Absorption of toxicants via the skin will vary depending on exposure time, the quantity and type of substance, location and the surface area of the skin. The physical demands of firefighting (wearing breathing apparatus, performing rescues, post fire activities etc.) and the high temperatures in which firefighters operate increases their blood flow, sweating rates and body temperature. Together with the body’s reduced water content, this leads to increased dermal absorption of fire effluents.

Ingestion (through the gastro-intestinal tract) occurs when a toxicant is swallowed.

Exposure to contaminants via ingestion may occur when food or drink is contaminated with fire effluents, e.g. if eating/drinking with soiled hands. In addition, when fire gases or particulates have entered the upper respiratory tract via inhalation, they may be carried via mucous and saliva into the digestive system and absorbed into the body.

Minimising firefighters’ exposure to toxic fire effluents

Key Recommendations

Key recommendations are divided into two subgroups:

For Fire Personnel:

  • Respiratory protective equipment (e.g. SCBA) should be worn at all times whilst firefighting. This should also include during salvage and turning over activities and other activities undertaken by FRS personnel (and/or others) after firefighting has been completed, but whilst the building contents are still ‘gassing off’. Respiratory protective equipment should be one of the last items of PPE removed during de-robing (after decontamination).
  • PPE that is suspected of being contaminated should be transported back to the station or workplace in an air-tight container to prevent cross-contamination.
  • Avoid eating, drinking or smoking with unwashed hands whilst wearing, or after de-robing PPE that may be contaminated.
  • After attending a fire incident, all personnel should change into a set of clean, dry clothes as soon as possible, ideally before re-entering the appliance (or FDS vehicle).
  • PPE should be clean and should be thoroughly decontaminated after every incident to avoid a build-up of toxic contaminants. PPE should be inspected for wear and damage on a regular basis, and replaced as necessary.
  • It is important to protect areas of exposed skin and airways when cleaning soiled PPE/equipment. This requires appropriate respiratory protection (e.g. face masks or face coverings) and gloves.
  • “Shower within an hour” when returning to the station from an incident, or following a live fire training exercise.
  • Regular health screening and recording attendance at fire incidents over the course of a firefighter’s career is strongly advised and will be key to the longer-term monitoring and management of health.
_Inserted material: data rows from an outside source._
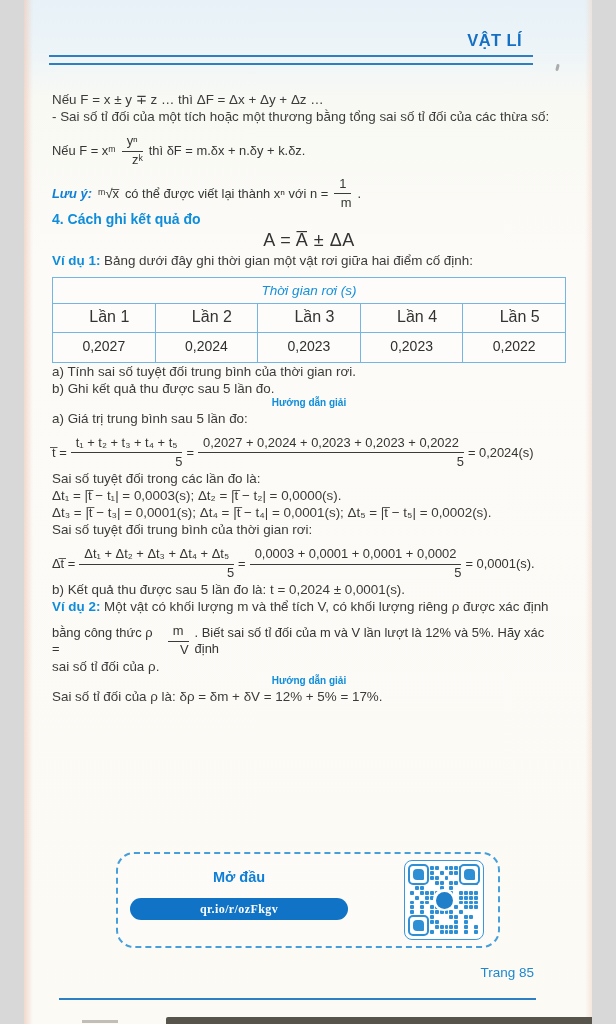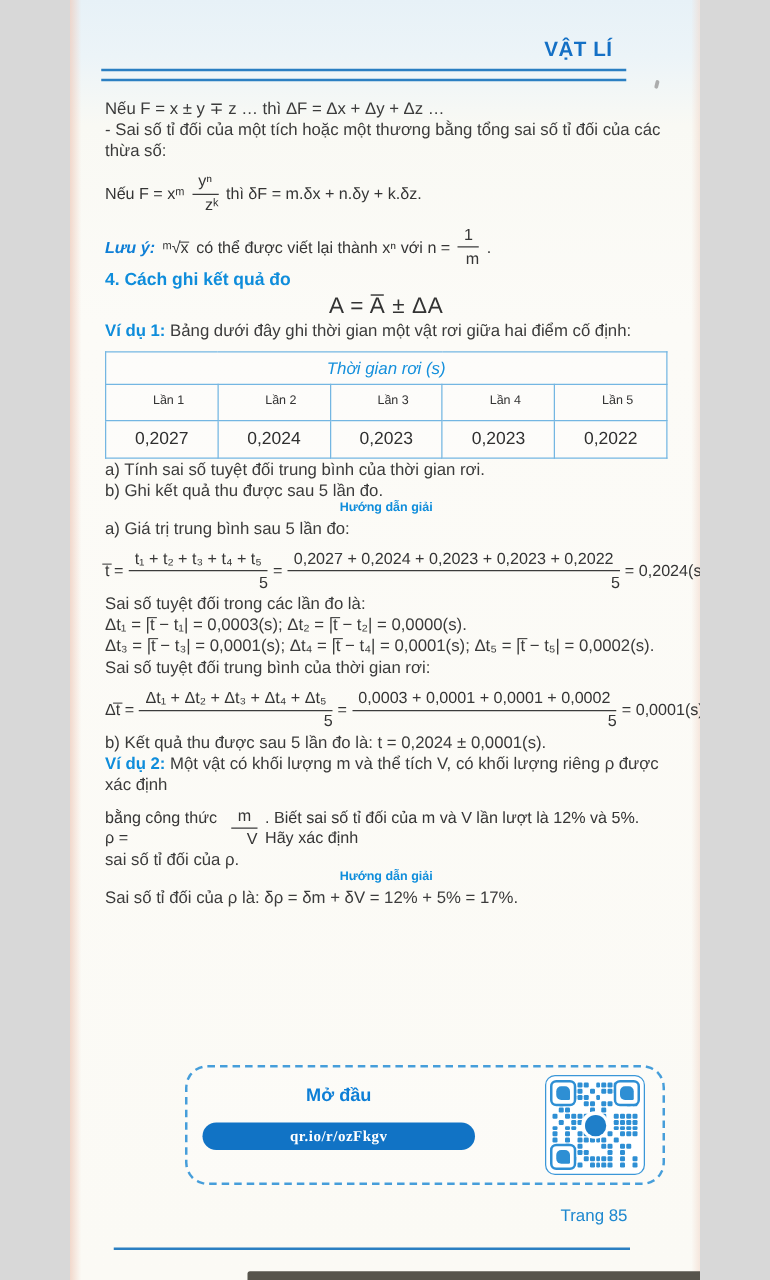--- a/index.html
+++ b/index.html
@@ -1,58 +1,58 @@
 <!DOCTYPE html>
 <html lang="vi"><head>
 <meta charset="utf-8">
 <style>
   html,body{margin:0;padding:0;background:#d8d8d8;}
   .page{
-    position:relative;width:504px;height:1024px;margin:0 auto;overflow:hidden;
+    position:relative;width:568px;height:1024px;margin:0 auto;overflow:hidden;
     font-family:"Liberation Sans","DejaVu Sans",sans-serif;
     color:#3b3b3b;
     background:linear-gradient(180deg,#e7f1f7 0%,#ecf4f8 45px,#f9f9f4 100px,#fcfbf7 260px,#fbfaf5 100%);
   }
   
   .edge-left{position:absolute;left:0;top:0;bottom:0;width:9px;background:linear-gradient(90deg,rgba(238,205,190,.75),rgba(238,205,190,0));pointer-events:none;}
   .edge-right{position:absolute;right:0;top:0;bottom:0;width:7px;background:linear-gradient(270deg,rgba(240,214,200,.55),rgba(240,214,200,0));pointer-events:none;}
   .scan-band{position:absolute;left:142px;right:0;bottom:0;height:7px;background:#57544c;border-radius:2px 0 0 0;}
   .scan-band2{position:absolute;left:58px;right:474px;bottom:1px;height:3px;background:#9a968c;opacity:.6;}
 
   
   .brand{position:absolute;top:31px;right:70px;font-size:16.5px;font-weight:800;color:#1470c5;letter-spacing:.4px;}
   .rule-top{position:absolute;top:55px;left:25px;right:59px;height:6px;border-top:2px solid #2b7fc2;border-bottom:2px solid #2b7fc2;}
   .speck{position:absolute;top:64px;right:33px;width:3px;height:7px;background:#9a9a9a;border-radius:2px;transform:rotate(14deg);opacity:.8;}
 
   
   .page-num{position:absolute;top:965px;right:58px;font-size:13.5px;color:#1e88cf;}
   .rule-bottom{position:absolute;top:998px;left:35px;right:56px;height:2.2px;background:#2b7fc2;}
 
   
-  .body{position:absolute;top:78px;left:28px;right:26px;font-size:13.4px;line-height:1.28;}
+  .body{position:absolute;top:91px;left:28px;right:26px;font-size:13.4px;line-height:1.28;}
   .body p{margin:0;}
   .mt8{margin-top:8px;}.mt10{margin-top:10px;}.mt12{margin-top:12px;}.mt14{margin-top:14px;}
   .lead-label{color:#0f8ddb;font-weight:700;}
   .note-label{color:#0e7fd6;font-weight:700;font-style:italic;}
   .h-section{margin-top:12px;font-size:14px;font-weight:800;color:#0f8ddb;}
   .h-solution{margin-top:13px;text-align:center;font-size:10px;font-weight:800;color:#0f8ddb;}
   .centered-formula{margin-top:9px;text-align:center;font-size:18px;letter-spacing:.5px;color:#333;}
 
   
   .frow{display:flex;align-items:center;gap:6px;margin-top:9px;font-size:12.9px;color:#353535;white-space:nowrap;}
   .frac{display:inline-flex;flex-direction:column;align-items:flex-end;text-align:center;line-height:1.15;}
   .frac .num{padding:0 5px 1.5px;border-bottom:1.3px solid #3b3b3b;}
   .frac .den{padding-top:1.5px;}
   .frow.small-gap{gap:4px;}
 
   
   table.data{border-collapse:collapse;width:100%;margin-top:8px;background:rgba(255,255,255,.35);}
   table.data td,table.data th{border:1.4px solid #74b6e2;text-align:center;font-weight:400;margin-top:24px;}
   td.t-title{color:#1590dc;font-style:italic;font-size:13.5px;height:23px;}
-  table.data th{height:26px;font-size:10px;color:#333;padding-left:12px;}
+  table.data th{height:26px;font-size:16px;color:#333;padding-left:12px;}
   td.t-val{height:27px;font-size:14px;color:#2f2f2f;}
 
   
   .qr-box{position:absolute;top:852px;left:92px;width:380px;height:92px;border:2px dashed #469eda;border-radius:18px;background:rgba(255,255,255,.25);}
   .qr-title{position:absolute;left:12px;top:15px;width:218px;text-align:center;font-size:14.5px;font-weight:800;color:#0e7fd6;}
   .qr-pill{position:absolute;left:12px;top:44px;width:218px;height:22px;border:none;border-radius:11px;background:#1173c5;color:#fff;font-family:"Liberation Serif","DejaVu Serif",serif;font-weight:700;font-size:12px;letter-spacing:.4px;cursor:pointer;}
   .qr-panel{position:absolute;right:14px;top:6px;width:78px;height:78px;border:1.6px solid #3b97d8;border-radius:8px;background:#fff;}
   .qr-modules{position:absolute;inset:5px;display:grid;grid-template-columns:repeat(14,1fr);grid-auto-rows:1fr;gap:1px;}
   .qr-modules i{display:block;}
   .qr-modules i.on{background:#2e8fd4;border-radius:1px;}

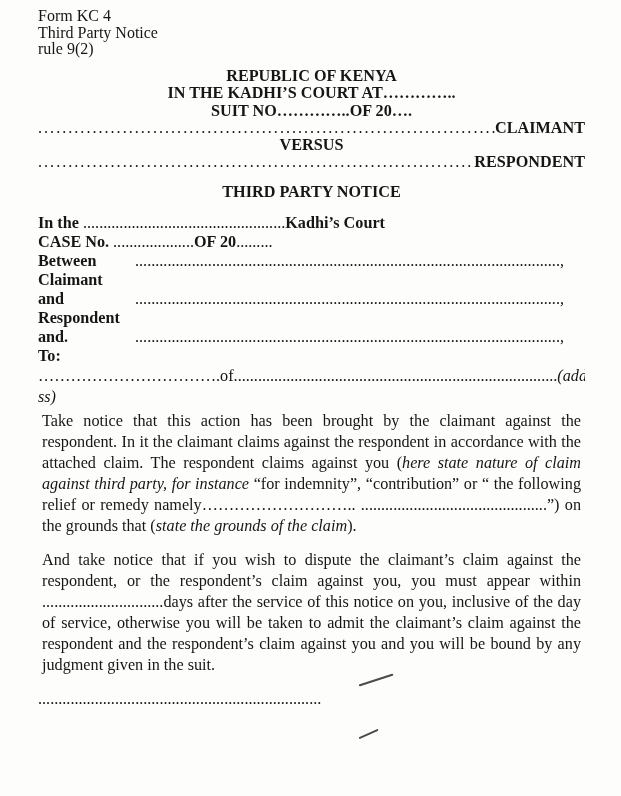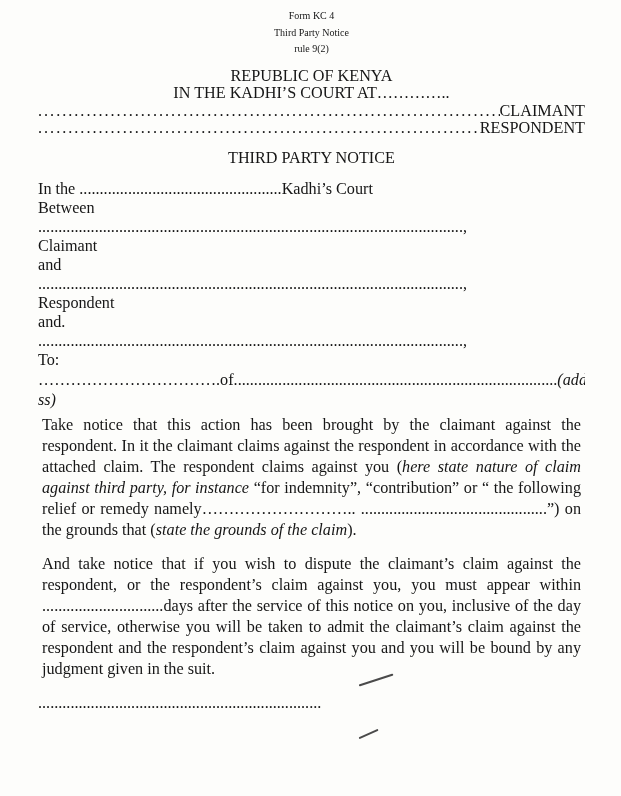--- a/index.html
+++ b/index.html
@@ -7,32 +7,32 @@
     position:relative;
     width:621px;height:796px;
     box-sizing:border-box;
     background:#fdfdfb;
     color:#161616;
     font-family:"Liberation Serif", serif;
     font-size:16.2px;
     padding:8px 36px 0 38px;
     overflow:hidden;
   }
-  .bold{font-weight:400;}
+  .bold{font-weight:700;}
   .italic{font-style:italic;}
   .center{text-align:center;}
-  .right-block{text-align:center;font-size:10px;line-height:16.5px;}
+  .right-block{text-align:left;font-size:16px;line-height:16.5px;}
   .hdr{line-height:17.5px;margin-top:10px;}
   .leader-row{display:flex;align-items:baseline;white-space:nowrap;overflow:hidden;line-height:17px;}
   .leader-row .fill{flex:1;overflow:hidden;letter-spacing:2px;}
   .versus-line{line-height:17px;}
   .doc-title{margin-top:12px;line-height:18px;}
   .court{margin-top:13px;line-height:19px;}
   .court .line{white-space:nowrap;overflow:hidden;}
-  .court .row{display:flex;white-space:nowrap;overflow:hidden;flex-direction:column;}
+  .court .row{display:flex;white-space:nowrap;overflow:hidden;}
   .court .row .lbl{min-width:97px;}
   .court .line .lbl{margin-right:4px;}
   .just{text-align:justify;line-height:21px;margin:4px;}
   .issued{line-height:20.5px;margin:0;}
   .to-line{line-height:19px;}
   .addr{white-space:nowrap;overflow:hidden;line-height:20.5px;}
   .addr2{line-height:20.5px;font-family:Liberation Serif, serif;}
   .p2{margin-top:13px;}
   .dated{margin-top:19px;white-space:nowrap;overflow:hidden;line-height:21px;}
   .sig-dots{margin-top:14px;line-height:18px;white-space:nowrap;overflow:hidden;}
@@ -47,38 +47,43 @@
 
   <div class="right-block">
     <div>Form KC 4</div>
     <div>Third Party Notice</div>
     <div>rule 9(2)</div>
   </div>
 
   <div class="center bold hdr">
     <div>REPUBLIC OF KENYA</div>
     <div>IN THE KADHI’S COURT AT…………..</div>
+    <div>SUIT NO…………..OF 20….</div>
   </div>
 
   <div class="leader-row">
     <span class="fill">......................................................................................................................................................</span>
     <span class="bold">CLAIMANT</span>
   </div>
 
+  <div class="center bold versus-line">VERSUS</div>
 
   <div class="leader-row">
     <span class="fill">......................................................................................................................................................</span>
     <span class="bold">RESPONDENT</span>
   </div>
 
   <div class="center bold doc-title">THIRD PARTY NOTICE</div>
 
   <div class="court">
     <div class="line">
       <span class="bold lbl">In the</span><span>..................................................</span><span class="bold">Kadhi’s Court</span>
+    </div>
+    <div class="line">
+      <span class="bold lbl">CASE No.</span><span>....................</span><span class="bold">OF 20</span><span>.........</span>
     </div>
     <div class="row">
       <span class="bold lbl">Between</span>
         <span>.........................................................................................................,</span>
     </div>
     <div class="bold">Claimant</div>
     <div class="row">
       <span class="bold lbl">and</span>
         <span>.........................................................................................................,</span>
     </div>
For Fire and Rescue Services:

  • Every Fire and Rescue Service (FRS) must have fully risk-assessed decontamination procedures (en-route to, during and after fire incidents), and ensure all relevant staff are trained in implementing these procedures.
  • All FRS personnel should receive regular and up-to-date training on the harmful health effects of exposure to toxic fire effluents, and how these exposures can be reduced, minimised or eliminated.
  • All FRSs should have policies in place for the routine care, maintenance, inspection and professional cleaning of PPE.
  • Establishing and strictly maintaining “designated zones” within the fire station must be a priority for preventing cross-contamination. PPE should never be worn in areas of the station designated a clean zone (e.g. kitchens, living quarters etc.) and should be stored away from personal items.
  • To reduce secondary exposures, appliance cabs and equipment from emergency response vehicles should be cleaned and decontaminated on a regular basis, especially after incidents where exposure to any combustion products occurred.